Md. business has role in $2 million Taiwan venture


A joint venture involving Comsis Corp., a consulting business with its largest office in Silver Spring, expects to sign next week a contract valued at almost $2 million for consulting services with an agency of the government of Taiwan, a Comsis spokesman said yesterday.

If the deal goes through it will be one of the largest international service contracts ever won by a venture involving a Maryland company, said an official of the state's Department of Economic and Employment Development.

The contract is expected to be signed Feb. 14 by Chinese-American Technology Corp. -- a joint venture formed by Comsis and Bucher, Willis & Ratliff, a Kansas City, Mo.-based engineering and architectural firm -- and an arm of Taiwan's Ministry of Communications, said Mark Donovan, a Comsis marketing representative.

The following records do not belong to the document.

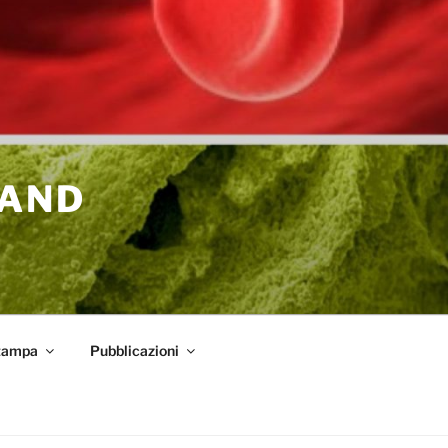
 AND
tampa
Pubblicazioni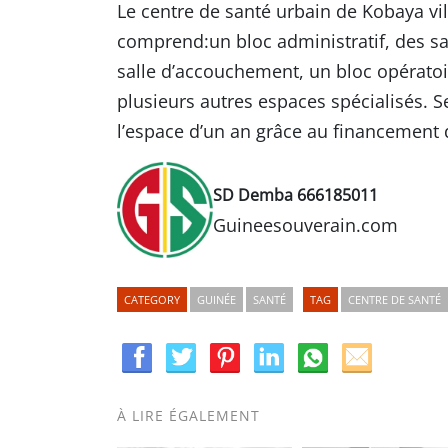
Le centre de santé urbain de Kobaya vil
comprend:un bloc administratif, des sal
salle d’accouchement, un bloc opératoi
plusieurs autres espaces spécialisés. Se
l’espace d’un an grâce au financement d
SD Demba 666185011
Guineesouverain.com
CATEGORY
GUINÉE
SANTÉ
TAG
CENTRE DE SANTÉ
À LIRE ÉGALEMENT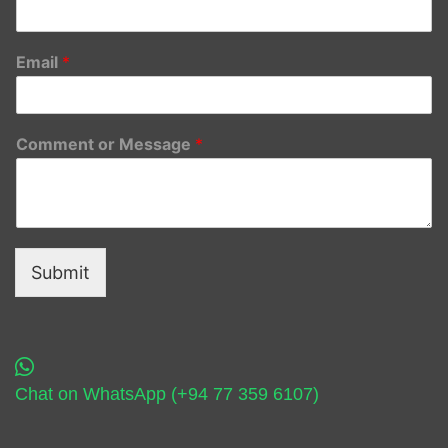
Email
*
Comment or Message
*
Submit
Chat on WhatsApp (+94 77 359 6107)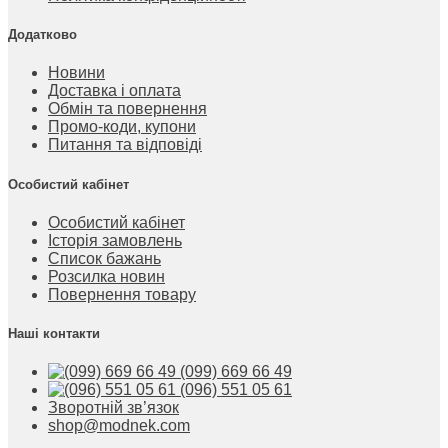
Додатково
Новини
Доставка і оплата
Обмін та повернення
Промо-коди, купони
Питання та відповіді
Особистий кабінет
Особистий кабінет
Історія замовлень
Список бажань
Розсилка новин
Повернення товару
Наші контакти
(099) 669 66 49
(096) 551 05 61
Зворотній зв’язок
shop@modnek.com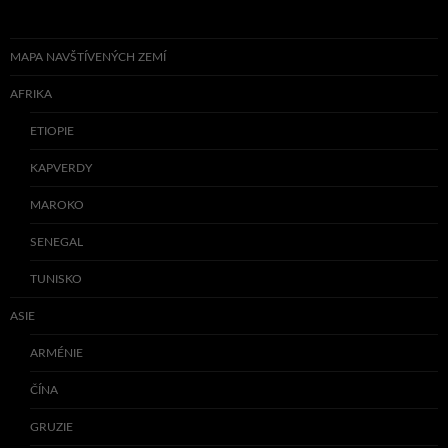
MAPA NAVŠTÍVENÝCH ZEMÍ
AFRIKA
ETIOPIE
KAPVERDY
MAROKO
SENEGAL
TUNISKO
ASIE
ARMÉNIE
ČÍNA
GRUZIE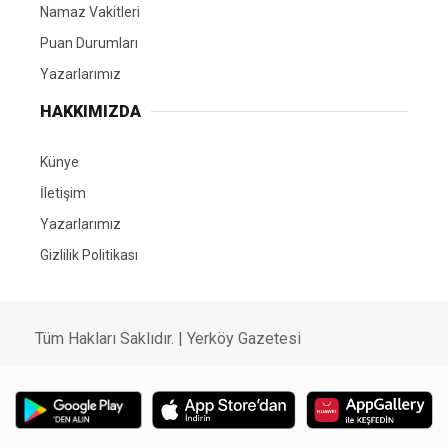
Namaz Vakitleri
Puan Durumları
Yazarlarımız
HAKKIMIZDA
Künye
İletişim
Yazarlarımız
Gizlilik Politikası
Tüm Hakları Saklıdır. | Yerköy Gazetesi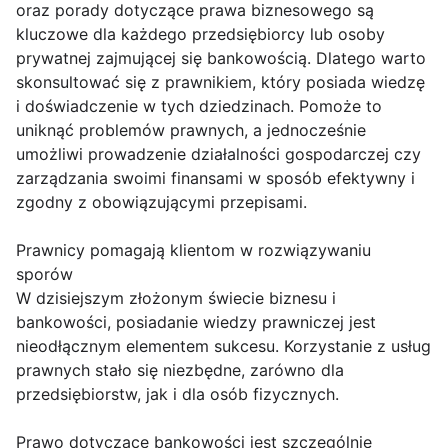
oraz porady dotyczące prawa biznesowego są
kluczowe dla każdego przedsiębiorcy lub osoby
prywatnej zajmującej się bankowością. Dlatego warto
skonsultować się z prawnikiem, który posiada wiedzę
i doświadczenie w tych dziedzinach. Pomoże to
uniknąć problemów prawnych, a jednocześnie
umożliwi prowadzenie działalności gospodarczej czy
zarządzania swoimi finansami w sposób efektywny i
zgodny z obowiązującymi przepisami.
Prawnicy pomagają klientom w rozwiązywaniu
sporów
W dzisiejszym złożonym świecie biznesu i
bankowości, posiadanie wiedzy prawniczej jest
nieodłącznym elementem sukcesu. Korzystanie z usług
prawnych stało się niezbędne, zarówno dla
przedsiębiorstw, jak i dla osób fizycznych.
Prawo dotyczące bankowości jest szczególnie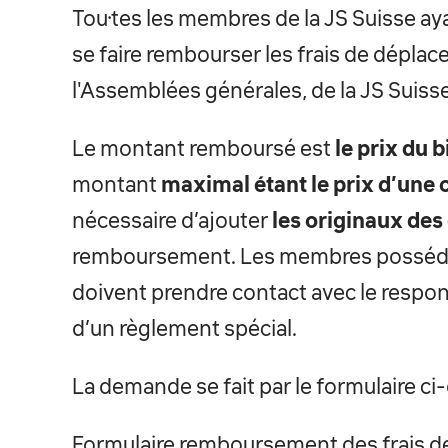
Tou·tes les membres de la JS Suisse ay
se faire rembourser les frais de déplacem
l'Assemblées générales, de la JS Suisse
Le montant remboursé est
le prix du 
montant
maximal étant le prix d’une 
nécessaire d’ajouter
les originaux des
remboursement. Les membres posséd
doivent prendre contact avec le respon
d’un règlement spécial.
La demande se fait par le formulaire ci
Formulaire remboursement des frais d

Comsis, which specializes in transportation consulting, would be responsible under the agreement for providing traffic, transportation and regional-development analyses for a feasibility study of a proposed Southern Taiwan Cross-Island Freeway, Mr. Donovan said.

Maryland-based service businesses with federal contracts have been hit hard by budget cuts, said Diego Portieles, international business-development manager for the international division of the Department of Economic and Employment Development.

The expected contract "is one of the biggest contracts of its kind in Maryland to date," Mr. Portieles said. "That Comsis has had the foresight to look beyond its own borders for a contract is significant. It means they are in for the long haul internationally."

Comsis, founded in 1969 in San Francisco and Silver Spring, has more than 250 employees and five offices nationwide.

Its Maryland office has about 175 employees and has completed studies for a wide range of state and federal government transportation agencies.

Two weeks ago, Chinese-American Technology signed a $400,000 contract with another arm of the Ministry of Communications to analyze the feasibility of a hub at Chiang Kai Shek International Airport in Taipei, the capital of Taiwan, Mr. Donovan said.

The joint venture also has teamed with the Bethesda office of Booz Allen & Hamilton, a national management consulting firm, in pursuing a third contract to provide consulting for a new $15 billion rapid-transit rail system for Taipei, Mr. Donovan said.

That contract would be worth about $3.5 million, he said.